Michael Walzer's influential defense of combatant equality assumed a context where both sides observe basic jus in bello constraints. Soldiers who systematically violate those constraints—targeting civilians deliberately, refusing quarter, employing prohibited weapons—arguably forfeit the protections that equal moral status provides. They become unlawful combatants whose violence constitutes crime rather than warfare.
Yet this conclusion generates its own difficulties. If moral equality depends on behavioral compliance with jus in bello, then combatant status becomes conditional and contested rather than clear and categorical. Each side will claim the other has forfeited its rights through violations. The practical result may be escalating brutality as both parties treat opponents as criminals deserving punishment rather than soldiers deserving respect.

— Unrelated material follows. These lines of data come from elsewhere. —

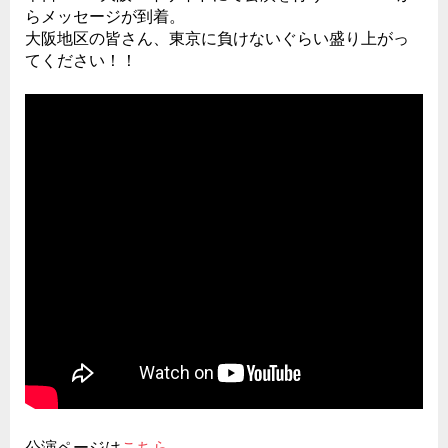
らメッセージが到着。
大阪地区の皆さん、東京に負けないぐらい盛り上がっ
てください！！
公演ページは
こちら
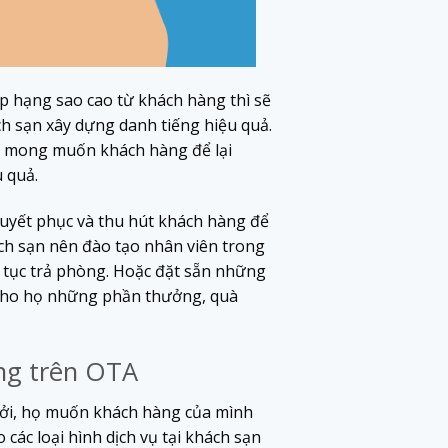
p hạng sao cao từ khách hàng thì sẽ
h sạn xây dựng danh tiếng hiệu quả.
và mong muốn khách hàng để lại
 quả.
uyết phục và thu hút khách hàng để
ách sạn nên đào tạo nhân viên trong
ủ tục trả phòng. Hoặc đặt sẵn những
p cho họ những phần thưởng, quà
ạng trên OTA
 Bởi, họ muốn khách hàng của mình
các loại hình dịch vụ tại khách sạn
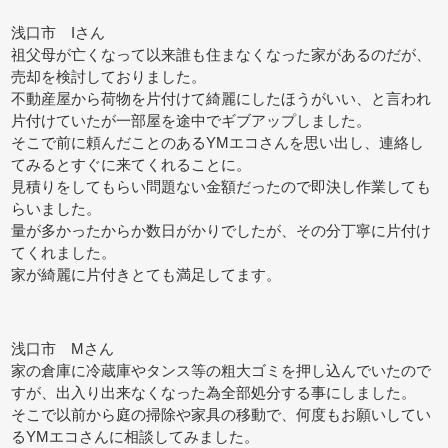
浅口市 Iさん
祖父母が亡くなって以来誰も住まなくなった家があるのだが、
売却を検討しておりました。
不動産屋から荷物を片付けて綺麗にしたほうがいい、と言われ
片付けていたが一部屋を途中でギブアップしました。
そこで前に頼んだことのあるYMエコさんを思い出し、連絡し
てみるとすぐに来てくれることに。
見積りをしてもらい問題ない金額だったので即決し作業しても
らいました。
量が多かったからか数日がかりでしたが、その分丁寧に片付け
てくれました。
家が綺麗に片付きとても満足してます。
浅口市 Mさん
家の倉庫に冷蔵庫やタンス等の粗大ゴミを押し込んでいたので
すが、出入り出来なくなった為全部処分する事にしました。
そこで以前から庭の掃除や家具の移動で、何度もお願いしてい
るYMエコさんに相談してみました。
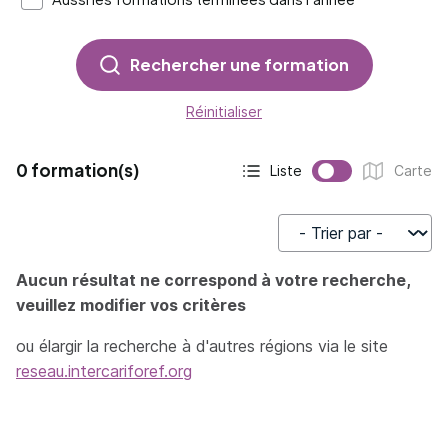
Rechercher une formation
Réinitialiser
0 formation(s)
Liste
Carte
Affichage actif :
Affichage :
Trier par
Aucun résultat ne correspond à votre recherche,
veuillez modifier vos critères
ou élargir la recherche à d'autres régions via le site
reseau.intercariforef.org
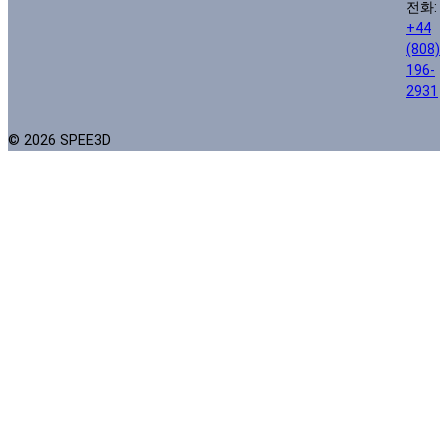
전화:
+44
(808)
196-
2931
© 2026 SPEE3D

The doctrine of equal moral status, whatever its philosophical limitations, may serve as a crucial brake on warfare's worst tendencies—one we abandon at considerable risk.
TakeawayMoral equality among combatants may be philosophically imperfect, but abandoning it in asymmetric conflicts risks transforming limited warfare into unlimited punishment, where both sides treat the other as criminals beyond legal protection.
Just war theory faces a genuine crisis when confronted with asymmetric conflict. Its core distinctions—between legitimate authority and criminal violence, combatant and civilian, and morally equal belligerents—become contested terrain rather than settled categories. The framework developed for interstate war strains to accommodate conflicts that reject war's traditional grammar.
Yet the appropriate response is neither uncritical application nor wholesale abandonment. We should recognize that these principles articulate genuine moral insights—that authority to kill requires justification, that civilians deserve protection, that warriors deserve a certain respect. These insights do not disappear because application becomes difficult. They become more important precisely because the temptation to abandon them intensifies.
What asymmetric conflict demands is not a new just war theory but a more honest one. One that acknowledges tragic choices rather than pretending principles resolve all dilemmas. One that recognizes moral constraints as imperfect guides rather than algorithms for decision. The alternative to perfect moral clarity is not moral nihilism—it is the difficult, fallible, ongoing work of ethical reasoning under conditions of radical uncertainty.